Whether it's the old Hollywood movies or the romanticism of taking the scenic route, something about trains brings up nostalgia, especially around the holidays. Think holiday train rides with hot chocolate and visits from Santa. And from going to see elaborate train displays in shop windows to growing up with a toy train circling the base of your Christmas tree, miniature trains are a national holiday tradition-one which started over 100 years ago. 

 

While real trains go back to the beginning of the industrial revolution in the 1800s, the first model wooden and metal trains weren't made until the 1860s-in Europe. This evolved into cast-iron and wind-up trains around twenty years later. And finally, in 1901, inventor Joshua Lionel Cowen made the first electric train and introduced it to the world through his company, Lionel. To this day, Lionel is the gold standard of toy trains. Except now, trains like this Hogwarts Express have remote controls, puffing smoke and all the horns, whistles and bells you could want.

 

By the 1950s (16 years after Model Railroader Magazine began), seemingly every boy had a train set. Not only did model trains happen to circle Christmas trees in an almost too-perfect way, but they were also a natural development of the decades-long holiday tradition of building miniature scenes beneath the tree. Today, you can even have the North Pole Central train itself beneath your tree.
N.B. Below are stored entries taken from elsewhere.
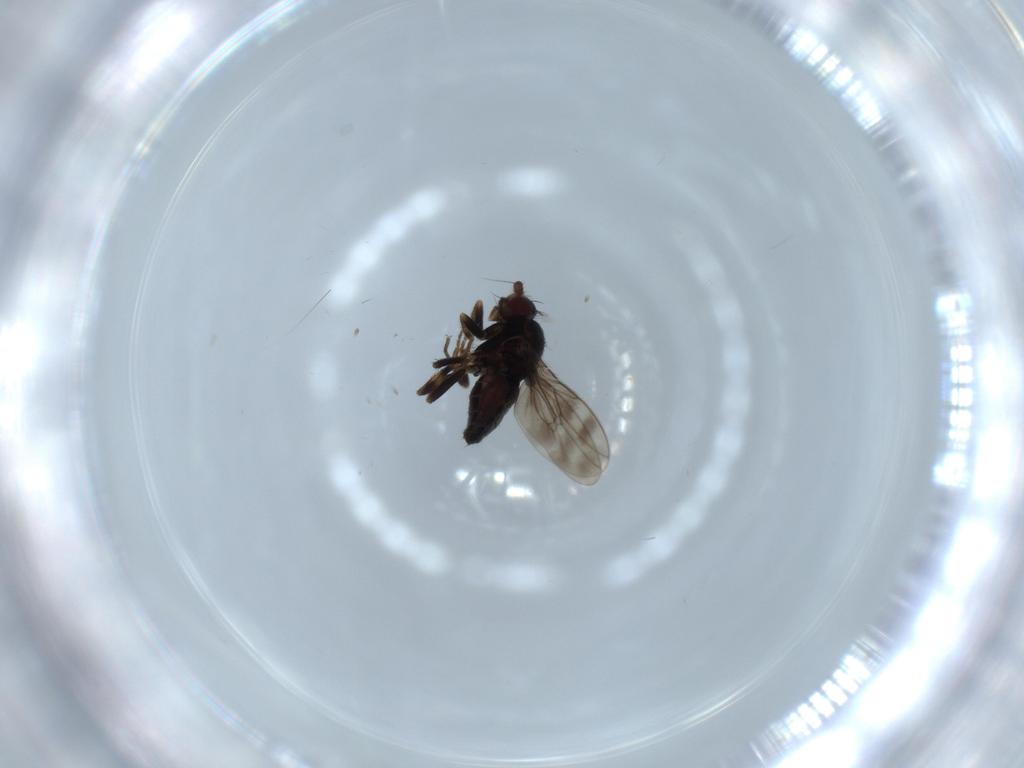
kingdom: Animalia
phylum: Arthropoda
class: Insecta
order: Diptera
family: Sphaeroceridae
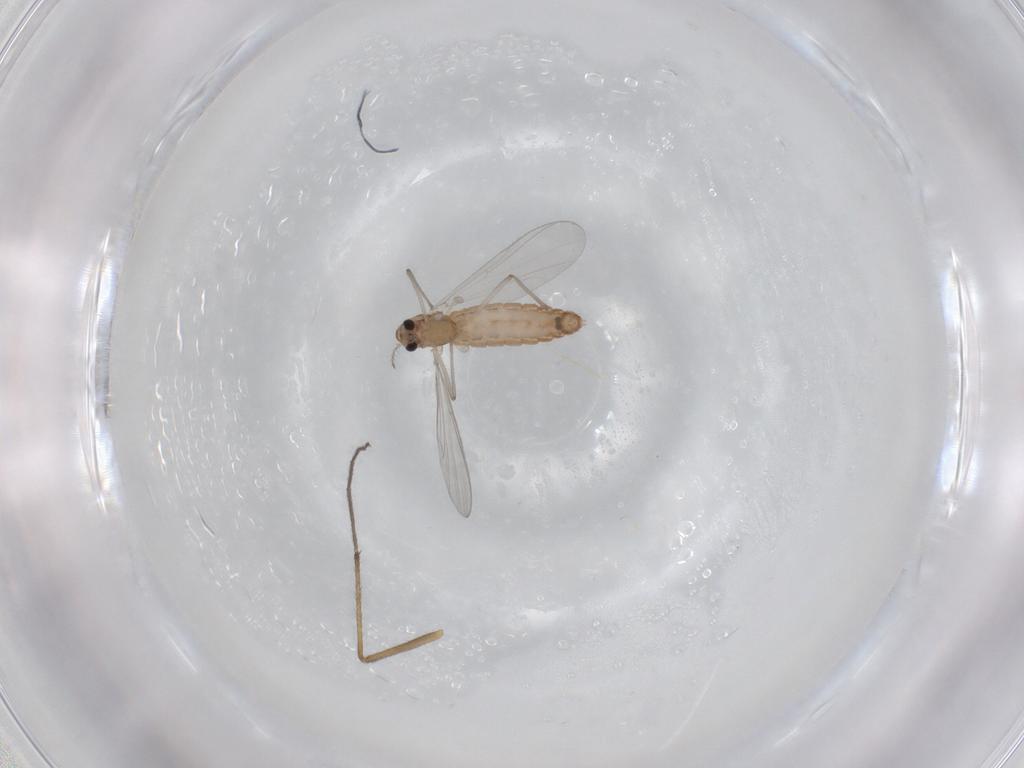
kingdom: Animalia
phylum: Arthropoda
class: Insecta
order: Diptera
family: Chironomidae
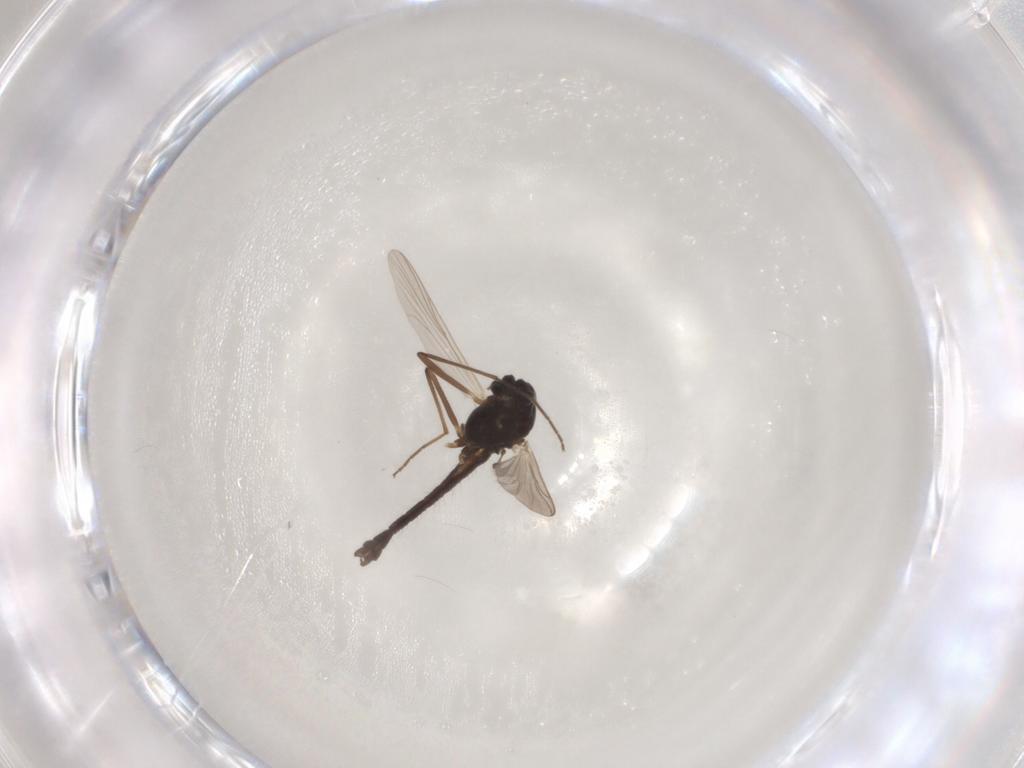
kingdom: Animalia
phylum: Arthropoda
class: Insecta
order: Diptera
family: Chironomidae
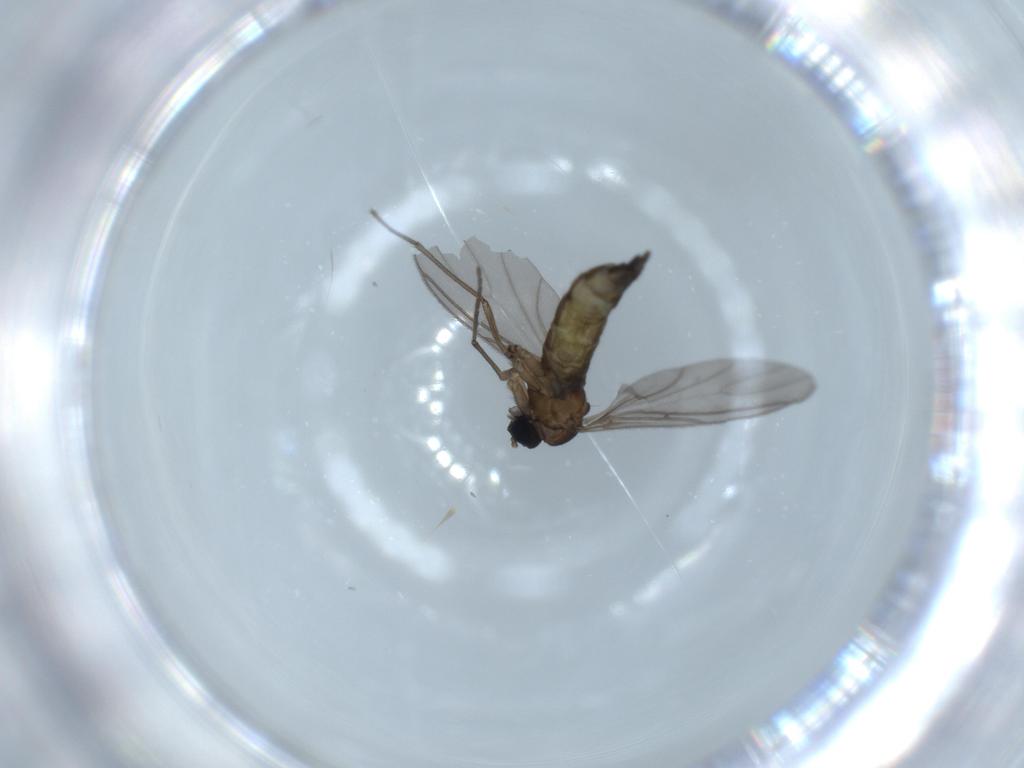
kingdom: Animalia
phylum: Arthropoda
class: Insecta
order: Diptera
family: Sciaridae
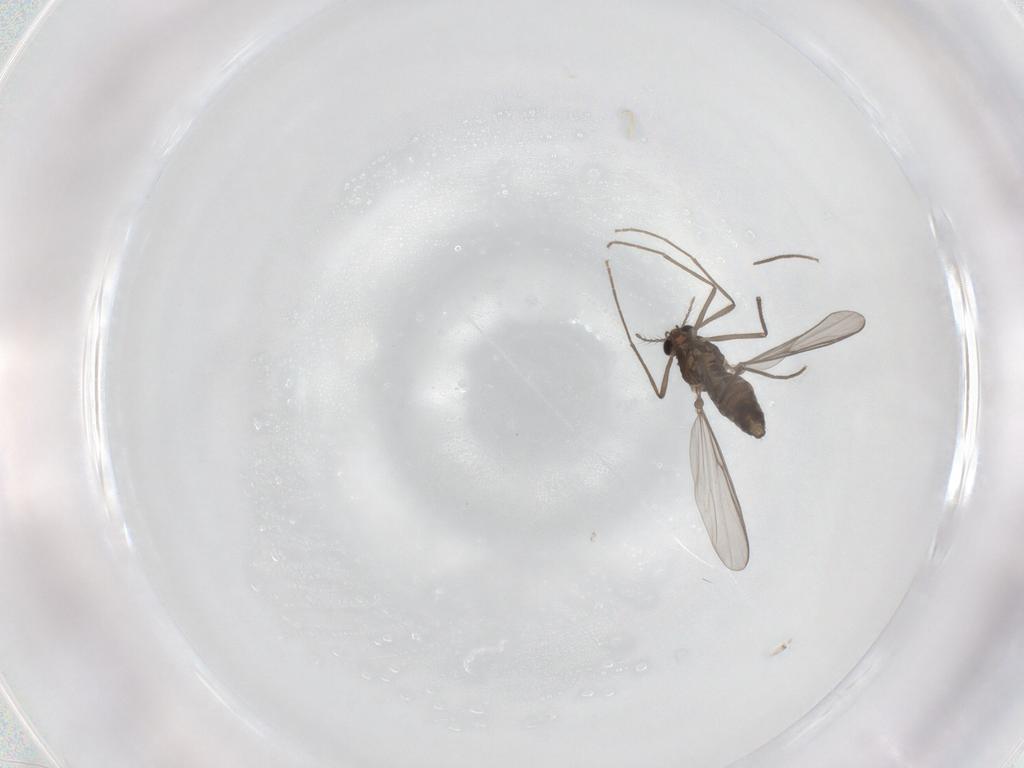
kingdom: Animalia
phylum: Arthropoda
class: Insecta
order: Diptera
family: Chironomidae
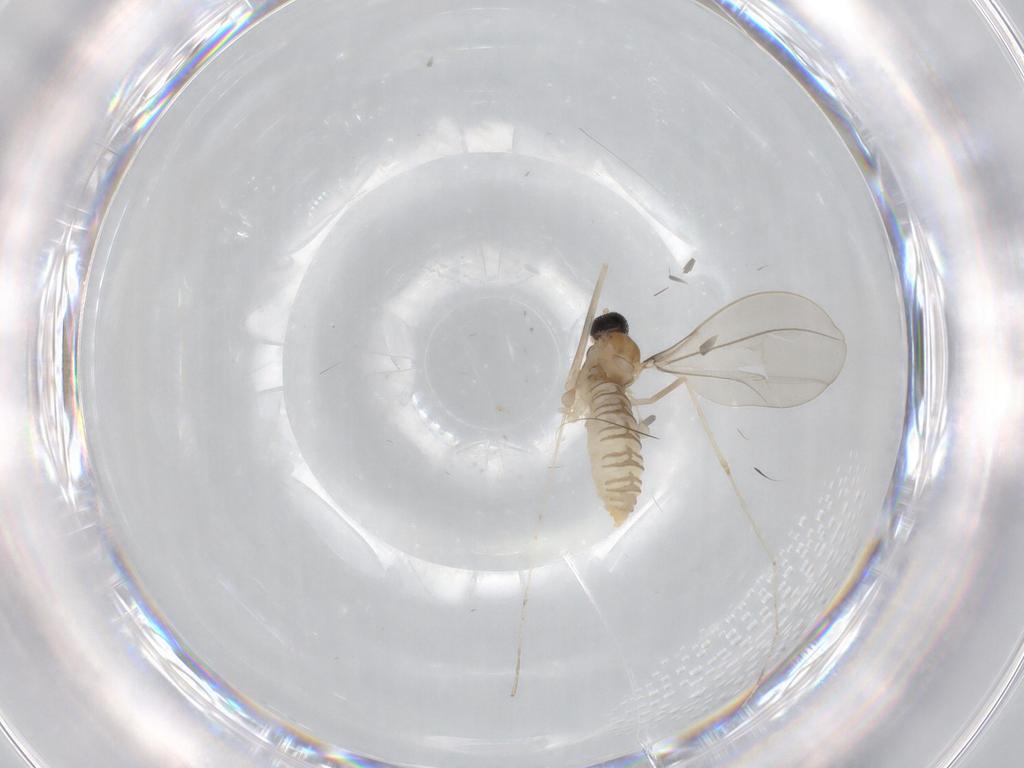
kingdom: Animalia
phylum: Arthropoda
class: Insecta
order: Diptera
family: Cecidomyiidae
And although it's got LED lights, opening doors, Bluetooth controls and an app, you can easily pretend it's just for the kids. 

 

Even though it's long after America's automotive revolution, and boys aren't getting model trains as gifts en masse, trains are still a magical part of the holidays and holidays classics like the 1985 children's book, Polar Express. And of course, you can have your very own miniature version of the train that made a Santa skeptic into a believer chugging around your Christmas tree this year.